Last October, the conservative-led coalition defied the country’s creditors by allowing people to pay their deferred taxes in up to 100 instalments, but that only brought a fraction of the arrears into the scheme.

Greece’s new, leftwing government has now suggested broadening the scheme. It wants to include small debtors (under 5,000 euros) who comprise the overwhelming majority; and it wants to include debtors of over a million euros, because 97 percent of the debt is owed by just 11 percent of debtors.

Alternate finance minister Nadia Valavani also wants to collect a large, up-front sum to show creditors that Greece is serious about revenue. She would like to entice people to come forward with a down payment, offering to match it with a discount. The remaining balance would go into the instalment scheme.

Having offered this carrot to those who are able and willing to pay, Valavani would be left with those who are unable, whose debt would be frozen, and those who are unwilling, who would be punished. “For people who refuse to enter the instalment plan and by income are able to, there will be no mercy,” she said on February 18.

In a deal reached with creditors on February 24, Varoufakis promised to submit this and other ideas in the form of a bill. He vows to create “a new culture of tax compliance to ensure that all sections of society, and especially the well-off, contribute fairly to the financing of public policies.”

Greece is flying solo

However, the government is keeping expectations low about how much debt can be collected from a tax-fatigued middle class and a kernel of tax evaders the state has traditionally failed to rein in.

Valavani revealed that the “effective receivable amount”, which excludes bankrupt companies, state enterprises, debtors with bank claims on them and debt in litigation, is just nine billion euros.

Similarly, markets suggest that the mountain of bank debt is only worth pennies to the euro.

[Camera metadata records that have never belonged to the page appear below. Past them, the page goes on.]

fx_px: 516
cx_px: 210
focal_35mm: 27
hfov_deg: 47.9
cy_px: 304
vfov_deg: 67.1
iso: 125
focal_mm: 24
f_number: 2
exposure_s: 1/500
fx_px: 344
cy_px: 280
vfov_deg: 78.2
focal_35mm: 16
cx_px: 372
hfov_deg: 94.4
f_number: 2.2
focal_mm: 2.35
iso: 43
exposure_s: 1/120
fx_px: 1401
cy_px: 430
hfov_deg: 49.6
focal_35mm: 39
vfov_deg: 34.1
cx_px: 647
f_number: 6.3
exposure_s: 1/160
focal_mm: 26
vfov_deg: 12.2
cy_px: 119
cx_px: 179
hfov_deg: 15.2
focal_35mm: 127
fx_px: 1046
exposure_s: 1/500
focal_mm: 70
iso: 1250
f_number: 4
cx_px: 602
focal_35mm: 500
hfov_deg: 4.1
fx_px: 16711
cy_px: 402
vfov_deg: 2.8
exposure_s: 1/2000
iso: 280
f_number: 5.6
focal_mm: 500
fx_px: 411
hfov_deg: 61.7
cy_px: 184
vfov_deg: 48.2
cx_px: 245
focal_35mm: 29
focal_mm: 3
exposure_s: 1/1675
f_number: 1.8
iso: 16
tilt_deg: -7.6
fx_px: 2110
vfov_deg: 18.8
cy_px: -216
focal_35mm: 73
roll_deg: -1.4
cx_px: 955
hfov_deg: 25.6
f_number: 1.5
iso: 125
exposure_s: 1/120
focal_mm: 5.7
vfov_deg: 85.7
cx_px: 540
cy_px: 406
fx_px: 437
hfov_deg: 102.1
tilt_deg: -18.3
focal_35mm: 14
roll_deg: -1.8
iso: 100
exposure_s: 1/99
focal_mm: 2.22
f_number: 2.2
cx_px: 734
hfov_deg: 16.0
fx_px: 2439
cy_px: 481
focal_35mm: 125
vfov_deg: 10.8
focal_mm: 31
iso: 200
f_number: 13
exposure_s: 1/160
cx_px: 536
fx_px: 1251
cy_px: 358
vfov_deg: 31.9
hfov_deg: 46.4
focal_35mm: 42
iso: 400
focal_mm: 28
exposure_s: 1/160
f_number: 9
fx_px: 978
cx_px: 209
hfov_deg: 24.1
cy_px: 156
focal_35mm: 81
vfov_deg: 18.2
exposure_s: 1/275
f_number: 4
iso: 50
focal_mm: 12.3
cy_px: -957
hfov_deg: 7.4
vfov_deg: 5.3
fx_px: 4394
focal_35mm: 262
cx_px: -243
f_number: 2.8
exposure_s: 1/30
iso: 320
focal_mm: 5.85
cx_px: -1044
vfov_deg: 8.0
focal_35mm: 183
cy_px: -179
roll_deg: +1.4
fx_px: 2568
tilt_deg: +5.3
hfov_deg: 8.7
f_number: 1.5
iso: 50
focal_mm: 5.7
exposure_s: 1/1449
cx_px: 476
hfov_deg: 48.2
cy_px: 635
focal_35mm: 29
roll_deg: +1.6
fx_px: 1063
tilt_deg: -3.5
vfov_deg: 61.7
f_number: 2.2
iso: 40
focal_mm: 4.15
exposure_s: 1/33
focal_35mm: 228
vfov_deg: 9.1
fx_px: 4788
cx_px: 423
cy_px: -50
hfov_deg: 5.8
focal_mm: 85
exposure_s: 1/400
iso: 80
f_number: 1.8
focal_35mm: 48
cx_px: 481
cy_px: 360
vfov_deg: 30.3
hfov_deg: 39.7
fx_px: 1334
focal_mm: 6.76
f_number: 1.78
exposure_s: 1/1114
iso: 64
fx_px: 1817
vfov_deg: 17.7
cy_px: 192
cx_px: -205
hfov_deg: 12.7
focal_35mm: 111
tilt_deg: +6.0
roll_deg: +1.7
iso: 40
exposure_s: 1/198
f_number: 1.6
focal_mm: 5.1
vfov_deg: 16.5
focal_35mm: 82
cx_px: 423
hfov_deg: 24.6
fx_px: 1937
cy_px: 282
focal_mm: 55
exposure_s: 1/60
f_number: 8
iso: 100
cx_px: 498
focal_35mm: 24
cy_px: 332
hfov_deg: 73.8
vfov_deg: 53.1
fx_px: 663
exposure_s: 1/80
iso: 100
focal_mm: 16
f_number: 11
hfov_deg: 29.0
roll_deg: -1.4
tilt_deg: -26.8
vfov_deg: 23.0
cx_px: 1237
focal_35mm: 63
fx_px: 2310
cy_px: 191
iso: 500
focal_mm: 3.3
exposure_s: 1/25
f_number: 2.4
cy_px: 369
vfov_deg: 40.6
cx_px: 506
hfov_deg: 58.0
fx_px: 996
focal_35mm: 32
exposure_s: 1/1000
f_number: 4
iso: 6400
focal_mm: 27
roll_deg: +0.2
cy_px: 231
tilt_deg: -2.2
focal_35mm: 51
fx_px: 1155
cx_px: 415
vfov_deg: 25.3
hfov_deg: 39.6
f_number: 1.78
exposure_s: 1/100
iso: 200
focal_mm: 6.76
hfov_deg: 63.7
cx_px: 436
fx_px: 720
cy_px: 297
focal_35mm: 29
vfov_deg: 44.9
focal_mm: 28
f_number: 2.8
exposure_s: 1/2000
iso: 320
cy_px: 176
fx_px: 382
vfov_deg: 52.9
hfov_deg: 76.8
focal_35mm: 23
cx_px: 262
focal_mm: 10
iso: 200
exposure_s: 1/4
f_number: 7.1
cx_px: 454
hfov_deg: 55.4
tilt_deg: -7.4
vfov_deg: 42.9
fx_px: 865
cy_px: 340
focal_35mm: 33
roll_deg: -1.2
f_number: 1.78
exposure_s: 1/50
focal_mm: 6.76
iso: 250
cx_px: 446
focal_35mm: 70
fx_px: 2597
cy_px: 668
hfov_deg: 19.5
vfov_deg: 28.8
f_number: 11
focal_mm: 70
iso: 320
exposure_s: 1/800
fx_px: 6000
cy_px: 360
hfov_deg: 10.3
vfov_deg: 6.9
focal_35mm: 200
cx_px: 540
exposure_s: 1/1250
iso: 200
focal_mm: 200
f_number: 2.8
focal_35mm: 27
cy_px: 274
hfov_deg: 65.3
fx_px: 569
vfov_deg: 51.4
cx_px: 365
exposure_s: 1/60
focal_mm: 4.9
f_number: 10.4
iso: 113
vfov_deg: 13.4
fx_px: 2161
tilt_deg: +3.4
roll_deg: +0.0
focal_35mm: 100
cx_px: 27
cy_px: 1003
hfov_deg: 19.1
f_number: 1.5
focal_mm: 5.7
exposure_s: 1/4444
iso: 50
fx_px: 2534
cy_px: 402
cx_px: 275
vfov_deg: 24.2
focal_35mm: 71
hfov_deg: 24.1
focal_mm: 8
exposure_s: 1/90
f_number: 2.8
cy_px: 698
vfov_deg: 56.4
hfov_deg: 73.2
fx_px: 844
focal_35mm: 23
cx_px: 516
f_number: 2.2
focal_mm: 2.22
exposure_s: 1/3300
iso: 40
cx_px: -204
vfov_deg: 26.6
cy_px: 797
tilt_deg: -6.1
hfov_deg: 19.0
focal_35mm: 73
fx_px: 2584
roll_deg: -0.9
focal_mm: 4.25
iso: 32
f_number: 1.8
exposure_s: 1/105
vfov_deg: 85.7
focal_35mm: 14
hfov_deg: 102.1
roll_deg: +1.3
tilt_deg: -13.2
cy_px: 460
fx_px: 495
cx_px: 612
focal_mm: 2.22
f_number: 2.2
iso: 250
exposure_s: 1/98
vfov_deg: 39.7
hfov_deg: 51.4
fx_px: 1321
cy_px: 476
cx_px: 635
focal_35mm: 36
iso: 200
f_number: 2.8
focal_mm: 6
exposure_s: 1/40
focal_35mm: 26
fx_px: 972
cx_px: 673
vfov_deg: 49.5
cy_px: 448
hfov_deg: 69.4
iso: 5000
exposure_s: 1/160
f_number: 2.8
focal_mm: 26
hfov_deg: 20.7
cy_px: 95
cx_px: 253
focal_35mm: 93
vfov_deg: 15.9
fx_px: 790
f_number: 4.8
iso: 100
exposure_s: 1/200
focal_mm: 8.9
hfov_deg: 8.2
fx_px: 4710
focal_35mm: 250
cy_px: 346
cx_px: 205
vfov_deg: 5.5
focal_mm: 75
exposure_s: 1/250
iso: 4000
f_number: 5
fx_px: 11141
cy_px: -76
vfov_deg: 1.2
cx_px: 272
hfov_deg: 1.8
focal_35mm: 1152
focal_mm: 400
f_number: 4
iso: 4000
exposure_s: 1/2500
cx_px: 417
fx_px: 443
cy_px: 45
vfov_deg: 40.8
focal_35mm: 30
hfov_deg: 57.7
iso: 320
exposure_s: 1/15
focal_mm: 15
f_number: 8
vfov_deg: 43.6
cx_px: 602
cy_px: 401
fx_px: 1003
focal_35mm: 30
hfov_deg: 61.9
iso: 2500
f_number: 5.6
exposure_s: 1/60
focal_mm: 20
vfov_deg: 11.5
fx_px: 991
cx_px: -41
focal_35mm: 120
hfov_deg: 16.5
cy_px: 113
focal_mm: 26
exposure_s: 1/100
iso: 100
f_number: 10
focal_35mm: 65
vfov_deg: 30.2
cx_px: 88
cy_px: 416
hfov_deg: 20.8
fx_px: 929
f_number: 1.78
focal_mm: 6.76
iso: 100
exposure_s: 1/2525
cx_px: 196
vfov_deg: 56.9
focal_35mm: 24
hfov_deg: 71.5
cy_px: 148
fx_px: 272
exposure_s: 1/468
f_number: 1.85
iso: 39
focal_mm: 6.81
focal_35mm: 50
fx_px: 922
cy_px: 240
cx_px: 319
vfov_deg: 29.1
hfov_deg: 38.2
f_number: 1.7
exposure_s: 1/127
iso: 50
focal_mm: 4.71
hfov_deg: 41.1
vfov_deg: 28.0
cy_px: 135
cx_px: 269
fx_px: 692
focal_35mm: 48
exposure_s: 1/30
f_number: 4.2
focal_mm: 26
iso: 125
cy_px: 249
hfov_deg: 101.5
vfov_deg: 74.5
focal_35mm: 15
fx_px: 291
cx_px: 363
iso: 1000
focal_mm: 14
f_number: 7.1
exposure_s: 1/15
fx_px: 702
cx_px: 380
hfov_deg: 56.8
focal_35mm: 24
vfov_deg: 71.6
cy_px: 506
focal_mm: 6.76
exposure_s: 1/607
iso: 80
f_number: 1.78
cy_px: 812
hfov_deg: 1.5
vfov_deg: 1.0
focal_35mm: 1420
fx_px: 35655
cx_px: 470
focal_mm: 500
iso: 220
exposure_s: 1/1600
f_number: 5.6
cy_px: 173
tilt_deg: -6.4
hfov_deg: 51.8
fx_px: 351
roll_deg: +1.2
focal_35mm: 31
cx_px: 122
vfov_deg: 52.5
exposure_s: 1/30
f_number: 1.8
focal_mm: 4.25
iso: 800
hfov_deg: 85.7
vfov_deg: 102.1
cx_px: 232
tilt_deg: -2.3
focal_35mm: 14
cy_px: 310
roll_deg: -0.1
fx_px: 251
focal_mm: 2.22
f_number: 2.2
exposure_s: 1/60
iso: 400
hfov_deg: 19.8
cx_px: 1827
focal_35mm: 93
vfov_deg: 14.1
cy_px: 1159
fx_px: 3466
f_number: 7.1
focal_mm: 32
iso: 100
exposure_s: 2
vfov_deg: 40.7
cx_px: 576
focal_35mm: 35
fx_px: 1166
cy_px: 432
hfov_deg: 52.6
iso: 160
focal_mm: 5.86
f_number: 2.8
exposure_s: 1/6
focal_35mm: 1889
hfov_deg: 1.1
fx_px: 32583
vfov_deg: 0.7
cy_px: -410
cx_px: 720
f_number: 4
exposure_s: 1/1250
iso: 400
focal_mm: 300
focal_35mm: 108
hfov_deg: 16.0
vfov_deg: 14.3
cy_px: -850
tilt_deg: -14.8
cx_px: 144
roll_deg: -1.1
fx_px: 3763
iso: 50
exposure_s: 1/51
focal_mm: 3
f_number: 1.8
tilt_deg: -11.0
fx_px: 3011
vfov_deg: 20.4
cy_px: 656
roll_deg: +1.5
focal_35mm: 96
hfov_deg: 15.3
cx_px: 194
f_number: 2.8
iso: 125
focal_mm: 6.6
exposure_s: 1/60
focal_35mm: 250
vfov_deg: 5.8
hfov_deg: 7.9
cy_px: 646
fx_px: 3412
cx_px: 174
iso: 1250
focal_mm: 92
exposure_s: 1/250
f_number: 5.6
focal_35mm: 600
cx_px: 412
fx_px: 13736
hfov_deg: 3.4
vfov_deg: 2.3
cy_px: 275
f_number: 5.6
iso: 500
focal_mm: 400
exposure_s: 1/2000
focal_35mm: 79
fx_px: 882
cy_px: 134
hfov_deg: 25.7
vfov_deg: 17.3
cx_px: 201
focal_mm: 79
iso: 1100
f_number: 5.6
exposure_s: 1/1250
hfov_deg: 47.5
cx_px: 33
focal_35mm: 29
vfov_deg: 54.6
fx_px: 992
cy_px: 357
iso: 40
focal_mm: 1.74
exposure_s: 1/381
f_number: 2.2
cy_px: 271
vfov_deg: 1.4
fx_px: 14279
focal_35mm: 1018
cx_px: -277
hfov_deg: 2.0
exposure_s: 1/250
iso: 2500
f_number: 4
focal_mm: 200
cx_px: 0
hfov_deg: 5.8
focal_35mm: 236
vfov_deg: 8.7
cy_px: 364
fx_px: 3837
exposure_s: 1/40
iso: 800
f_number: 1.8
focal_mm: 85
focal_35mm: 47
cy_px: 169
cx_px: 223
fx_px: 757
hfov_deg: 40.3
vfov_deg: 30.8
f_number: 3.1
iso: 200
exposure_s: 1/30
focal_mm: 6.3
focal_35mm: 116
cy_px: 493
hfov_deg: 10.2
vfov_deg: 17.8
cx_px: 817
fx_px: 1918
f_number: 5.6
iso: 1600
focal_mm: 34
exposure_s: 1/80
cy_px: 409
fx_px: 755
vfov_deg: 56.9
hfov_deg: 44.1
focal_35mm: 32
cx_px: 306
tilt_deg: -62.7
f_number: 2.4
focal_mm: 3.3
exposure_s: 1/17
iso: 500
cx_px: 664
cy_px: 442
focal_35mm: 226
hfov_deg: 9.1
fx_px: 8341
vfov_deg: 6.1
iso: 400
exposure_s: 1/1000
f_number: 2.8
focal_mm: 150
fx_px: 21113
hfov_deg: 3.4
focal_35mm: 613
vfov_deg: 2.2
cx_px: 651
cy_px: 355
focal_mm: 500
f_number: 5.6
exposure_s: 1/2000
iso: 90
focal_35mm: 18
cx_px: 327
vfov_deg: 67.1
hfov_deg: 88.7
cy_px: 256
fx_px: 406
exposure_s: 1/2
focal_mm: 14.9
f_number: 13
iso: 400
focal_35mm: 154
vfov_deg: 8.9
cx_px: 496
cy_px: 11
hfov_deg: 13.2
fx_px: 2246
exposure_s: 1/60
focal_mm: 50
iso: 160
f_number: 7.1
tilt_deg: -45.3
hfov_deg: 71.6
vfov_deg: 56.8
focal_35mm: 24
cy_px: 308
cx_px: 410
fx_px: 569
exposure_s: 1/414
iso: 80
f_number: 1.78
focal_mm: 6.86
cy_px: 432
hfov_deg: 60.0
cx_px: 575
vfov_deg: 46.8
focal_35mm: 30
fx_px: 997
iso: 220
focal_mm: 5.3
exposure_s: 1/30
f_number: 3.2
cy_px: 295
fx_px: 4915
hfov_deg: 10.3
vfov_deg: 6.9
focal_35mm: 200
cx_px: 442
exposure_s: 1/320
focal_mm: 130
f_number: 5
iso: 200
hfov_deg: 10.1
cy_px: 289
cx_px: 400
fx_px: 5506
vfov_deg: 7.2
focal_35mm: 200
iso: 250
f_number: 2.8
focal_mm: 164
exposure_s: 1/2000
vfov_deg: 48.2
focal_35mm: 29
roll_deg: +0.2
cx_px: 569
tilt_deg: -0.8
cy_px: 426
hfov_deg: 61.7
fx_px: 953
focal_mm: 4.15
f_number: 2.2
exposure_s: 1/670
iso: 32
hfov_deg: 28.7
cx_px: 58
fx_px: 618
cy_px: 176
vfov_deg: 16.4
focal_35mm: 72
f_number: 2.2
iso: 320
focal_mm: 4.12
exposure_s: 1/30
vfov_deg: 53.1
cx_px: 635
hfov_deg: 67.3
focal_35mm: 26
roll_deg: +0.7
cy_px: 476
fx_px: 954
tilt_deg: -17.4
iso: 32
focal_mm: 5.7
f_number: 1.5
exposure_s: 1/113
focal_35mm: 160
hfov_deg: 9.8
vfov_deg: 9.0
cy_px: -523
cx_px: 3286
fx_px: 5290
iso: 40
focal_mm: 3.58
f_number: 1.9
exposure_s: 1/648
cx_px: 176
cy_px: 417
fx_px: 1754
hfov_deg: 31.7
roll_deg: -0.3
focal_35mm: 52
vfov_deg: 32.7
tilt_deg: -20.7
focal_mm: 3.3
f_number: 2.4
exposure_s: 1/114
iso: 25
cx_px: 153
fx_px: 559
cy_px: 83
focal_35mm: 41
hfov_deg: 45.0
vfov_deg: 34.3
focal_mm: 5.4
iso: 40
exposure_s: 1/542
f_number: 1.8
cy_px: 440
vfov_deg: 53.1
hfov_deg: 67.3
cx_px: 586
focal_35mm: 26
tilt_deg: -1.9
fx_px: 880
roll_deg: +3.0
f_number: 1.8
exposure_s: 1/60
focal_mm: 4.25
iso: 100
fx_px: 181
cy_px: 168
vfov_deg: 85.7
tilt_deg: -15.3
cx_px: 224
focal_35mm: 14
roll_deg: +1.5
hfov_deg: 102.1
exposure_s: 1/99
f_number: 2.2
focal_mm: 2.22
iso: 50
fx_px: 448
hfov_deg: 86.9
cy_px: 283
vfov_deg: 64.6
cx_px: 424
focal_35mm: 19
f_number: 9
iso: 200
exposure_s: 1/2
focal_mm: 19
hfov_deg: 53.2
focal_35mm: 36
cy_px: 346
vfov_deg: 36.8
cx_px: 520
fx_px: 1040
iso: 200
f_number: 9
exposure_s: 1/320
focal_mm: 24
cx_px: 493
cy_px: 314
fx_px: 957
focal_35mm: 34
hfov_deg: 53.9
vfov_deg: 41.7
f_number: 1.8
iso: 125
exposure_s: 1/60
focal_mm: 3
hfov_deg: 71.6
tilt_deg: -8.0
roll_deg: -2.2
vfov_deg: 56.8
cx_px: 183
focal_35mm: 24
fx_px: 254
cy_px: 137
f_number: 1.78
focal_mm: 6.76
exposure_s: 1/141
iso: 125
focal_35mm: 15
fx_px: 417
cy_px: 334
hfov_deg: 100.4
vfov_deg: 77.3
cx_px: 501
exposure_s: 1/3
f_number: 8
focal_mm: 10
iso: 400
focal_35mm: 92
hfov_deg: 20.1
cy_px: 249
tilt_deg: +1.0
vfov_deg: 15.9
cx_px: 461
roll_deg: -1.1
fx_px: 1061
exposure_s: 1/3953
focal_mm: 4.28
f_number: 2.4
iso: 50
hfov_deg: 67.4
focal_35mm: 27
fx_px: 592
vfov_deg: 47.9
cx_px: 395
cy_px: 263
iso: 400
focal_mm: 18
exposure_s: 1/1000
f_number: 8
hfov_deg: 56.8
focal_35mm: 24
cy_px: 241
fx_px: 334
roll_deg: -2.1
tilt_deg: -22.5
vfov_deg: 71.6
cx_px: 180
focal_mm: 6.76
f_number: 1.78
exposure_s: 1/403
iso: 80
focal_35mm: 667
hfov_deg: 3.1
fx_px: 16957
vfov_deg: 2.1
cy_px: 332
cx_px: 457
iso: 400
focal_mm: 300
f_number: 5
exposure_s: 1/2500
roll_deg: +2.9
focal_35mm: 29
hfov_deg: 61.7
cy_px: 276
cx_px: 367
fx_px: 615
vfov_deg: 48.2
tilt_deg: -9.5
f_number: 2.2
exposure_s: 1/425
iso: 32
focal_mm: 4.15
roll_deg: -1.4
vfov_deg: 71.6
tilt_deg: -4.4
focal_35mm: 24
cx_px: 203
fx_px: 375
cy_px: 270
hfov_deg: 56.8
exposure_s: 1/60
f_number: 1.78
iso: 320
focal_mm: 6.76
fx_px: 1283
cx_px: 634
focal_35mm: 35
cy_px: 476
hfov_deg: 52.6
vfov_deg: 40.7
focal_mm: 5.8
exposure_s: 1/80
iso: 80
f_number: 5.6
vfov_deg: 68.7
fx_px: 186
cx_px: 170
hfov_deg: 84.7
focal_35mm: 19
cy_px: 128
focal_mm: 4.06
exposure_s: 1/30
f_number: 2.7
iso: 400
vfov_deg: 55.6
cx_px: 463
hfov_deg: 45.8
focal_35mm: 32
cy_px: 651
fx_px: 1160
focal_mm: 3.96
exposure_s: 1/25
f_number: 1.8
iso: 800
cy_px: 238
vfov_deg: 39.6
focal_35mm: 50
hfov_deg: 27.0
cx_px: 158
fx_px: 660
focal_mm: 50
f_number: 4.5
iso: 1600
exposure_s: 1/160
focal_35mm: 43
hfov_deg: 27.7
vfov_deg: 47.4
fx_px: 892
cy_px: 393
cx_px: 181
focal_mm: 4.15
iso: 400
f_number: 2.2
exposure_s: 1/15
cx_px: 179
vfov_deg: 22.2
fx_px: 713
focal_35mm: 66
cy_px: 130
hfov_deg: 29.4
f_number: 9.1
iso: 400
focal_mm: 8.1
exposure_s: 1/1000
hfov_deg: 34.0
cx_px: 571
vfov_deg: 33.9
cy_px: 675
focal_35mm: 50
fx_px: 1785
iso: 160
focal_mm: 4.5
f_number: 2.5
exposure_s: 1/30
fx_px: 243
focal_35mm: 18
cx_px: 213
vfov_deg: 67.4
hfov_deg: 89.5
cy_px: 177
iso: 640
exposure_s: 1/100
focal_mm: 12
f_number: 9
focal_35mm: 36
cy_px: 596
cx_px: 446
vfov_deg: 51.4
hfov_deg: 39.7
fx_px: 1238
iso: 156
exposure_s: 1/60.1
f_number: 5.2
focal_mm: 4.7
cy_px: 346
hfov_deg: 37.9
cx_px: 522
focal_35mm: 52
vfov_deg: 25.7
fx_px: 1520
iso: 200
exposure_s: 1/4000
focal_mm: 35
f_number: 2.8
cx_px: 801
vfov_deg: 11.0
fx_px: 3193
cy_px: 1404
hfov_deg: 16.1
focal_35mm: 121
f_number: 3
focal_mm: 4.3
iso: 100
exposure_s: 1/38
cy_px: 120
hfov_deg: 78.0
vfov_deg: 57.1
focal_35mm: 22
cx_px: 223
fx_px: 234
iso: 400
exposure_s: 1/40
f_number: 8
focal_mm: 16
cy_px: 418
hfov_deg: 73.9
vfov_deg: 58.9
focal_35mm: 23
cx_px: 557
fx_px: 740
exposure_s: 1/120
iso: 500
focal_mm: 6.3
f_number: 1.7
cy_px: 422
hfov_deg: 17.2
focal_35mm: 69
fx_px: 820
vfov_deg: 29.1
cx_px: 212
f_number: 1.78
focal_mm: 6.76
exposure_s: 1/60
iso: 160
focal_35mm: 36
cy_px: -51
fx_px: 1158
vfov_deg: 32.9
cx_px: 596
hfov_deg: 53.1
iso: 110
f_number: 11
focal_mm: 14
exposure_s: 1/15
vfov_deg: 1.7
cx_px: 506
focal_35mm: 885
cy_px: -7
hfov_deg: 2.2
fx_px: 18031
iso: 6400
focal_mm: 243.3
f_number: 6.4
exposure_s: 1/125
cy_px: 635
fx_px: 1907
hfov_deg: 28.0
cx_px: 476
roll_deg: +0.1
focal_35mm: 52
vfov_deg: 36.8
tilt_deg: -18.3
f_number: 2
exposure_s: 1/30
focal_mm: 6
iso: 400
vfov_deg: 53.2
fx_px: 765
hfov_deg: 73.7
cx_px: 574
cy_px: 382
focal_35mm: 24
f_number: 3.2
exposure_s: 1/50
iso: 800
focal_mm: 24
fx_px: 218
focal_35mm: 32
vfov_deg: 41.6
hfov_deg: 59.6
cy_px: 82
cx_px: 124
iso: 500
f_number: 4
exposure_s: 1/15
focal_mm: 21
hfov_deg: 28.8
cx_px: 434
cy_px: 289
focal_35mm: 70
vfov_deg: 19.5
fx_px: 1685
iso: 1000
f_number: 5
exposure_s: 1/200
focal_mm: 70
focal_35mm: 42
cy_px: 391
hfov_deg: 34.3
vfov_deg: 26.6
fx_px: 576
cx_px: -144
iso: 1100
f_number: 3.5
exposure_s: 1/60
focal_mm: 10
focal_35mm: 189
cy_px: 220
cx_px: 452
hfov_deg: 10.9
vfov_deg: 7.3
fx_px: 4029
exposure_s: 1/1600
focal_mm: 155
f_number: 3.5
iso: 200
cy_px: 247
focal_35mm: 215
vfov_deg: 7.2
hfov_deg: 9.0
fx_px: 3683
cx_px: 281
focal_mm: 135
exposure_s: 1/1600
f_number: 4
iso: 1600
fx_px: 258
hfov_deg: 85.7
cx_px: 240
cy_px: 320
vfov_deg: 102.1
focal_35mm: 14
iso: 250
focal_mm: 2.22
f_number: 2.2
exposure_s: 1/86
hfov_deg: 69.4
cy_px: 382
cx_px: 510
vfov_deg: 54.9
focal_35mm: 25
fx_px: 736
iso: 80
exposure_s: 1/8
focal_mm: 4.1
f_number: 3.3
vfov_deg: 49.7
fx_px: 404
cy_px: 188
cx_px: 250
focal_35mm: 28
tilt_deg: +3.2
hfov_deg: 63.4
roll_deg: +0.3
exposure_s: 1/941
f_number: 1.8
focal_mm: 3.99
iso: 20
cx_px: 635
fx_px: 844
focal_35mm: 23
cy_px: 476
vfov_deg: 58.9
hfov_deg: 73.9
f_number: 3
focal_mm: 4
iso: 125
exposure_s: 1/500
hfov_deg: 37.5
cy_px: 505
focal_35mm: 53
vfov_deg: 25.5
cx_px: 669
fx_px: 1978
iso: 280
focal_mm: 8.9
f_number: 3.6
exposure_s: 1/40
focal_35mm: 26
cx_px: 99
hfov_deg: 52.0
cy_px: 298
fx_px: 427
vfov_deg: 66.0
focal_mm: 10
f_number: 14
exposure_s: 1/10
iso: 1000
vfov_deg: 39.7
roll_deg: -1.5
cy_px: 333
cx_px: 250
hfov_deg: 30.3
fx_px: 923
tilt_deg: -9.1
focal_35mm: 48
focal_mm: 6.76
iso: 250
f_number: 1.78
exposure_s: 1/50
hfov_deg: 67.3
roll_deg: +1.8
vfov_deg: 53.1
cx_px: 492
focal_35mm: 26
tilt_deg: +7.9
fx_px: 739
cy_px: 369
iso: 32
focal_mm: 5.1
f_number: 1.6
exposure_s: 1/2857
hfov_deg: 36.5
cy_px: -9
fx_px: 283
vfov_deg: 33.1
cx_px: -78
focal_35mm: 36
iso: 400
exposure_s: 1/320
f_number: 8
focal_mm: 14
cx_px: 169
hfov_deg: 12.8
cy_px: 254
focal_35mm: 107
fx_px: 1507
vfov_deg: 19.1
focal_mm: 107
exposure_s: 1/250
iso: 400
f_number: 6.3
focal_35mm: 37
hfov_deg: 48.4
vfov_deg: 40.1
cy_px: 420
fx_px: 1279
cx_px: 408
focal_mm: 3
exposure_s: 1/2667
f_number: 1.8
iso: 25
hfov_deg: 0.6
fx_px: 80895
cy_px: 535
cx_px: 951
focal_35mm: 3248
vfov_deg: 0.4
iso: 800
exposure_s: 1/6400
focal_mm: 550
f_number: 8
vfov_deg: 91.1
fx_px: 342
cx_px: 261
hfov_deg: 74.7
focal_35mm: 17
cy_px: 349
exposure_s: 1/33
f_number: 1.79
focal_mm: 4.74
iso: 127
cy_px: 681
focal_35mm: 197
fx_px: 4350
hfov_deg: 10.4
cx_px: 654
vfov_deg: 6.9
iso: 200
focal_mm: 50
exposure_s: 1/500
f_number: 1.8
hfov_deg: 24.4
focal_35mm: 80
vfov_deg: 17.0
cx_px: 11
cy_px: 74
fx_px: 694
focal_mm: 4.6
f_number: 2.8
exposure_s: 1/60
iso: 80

If only a fraction of Greek private debt can be reclaimed, what does this suggest about Greece’s ability to repay its public debt?

Over the longer term, Syriza has pledged to meet Greece’s obligations in full, but wants to limit the portion of the economy that is spent on repayment to 1.5 percent – a third of what creditors have stipulated, so that some wealth is left over for reinvestment.

In the short term, however, the state continues to make indiscriminate demands. Just how indiscriminate is apparent from SOS Children’s Villages, a foster care charity. During the crisis, it has taken in 50 percent more children and sends shipments of food to thousands more families; yet its taxes have tripled.

Despite its charitable status, it loses almost half of what it earns in fundraising drives and from interest on deposits; and far from seeking a state subsidy, it brings in money from overseas donors to supplement donations at home.

“We have a lot of important charities and institutions in Greece that could increase their work,” says its director, Yiorgos Protopappas. “But they cannot - not because they lack any government subsidies or support - but because the government, by taxation, is taking the money of a private company or donor that gives to those charities for making and doing what the state should do.”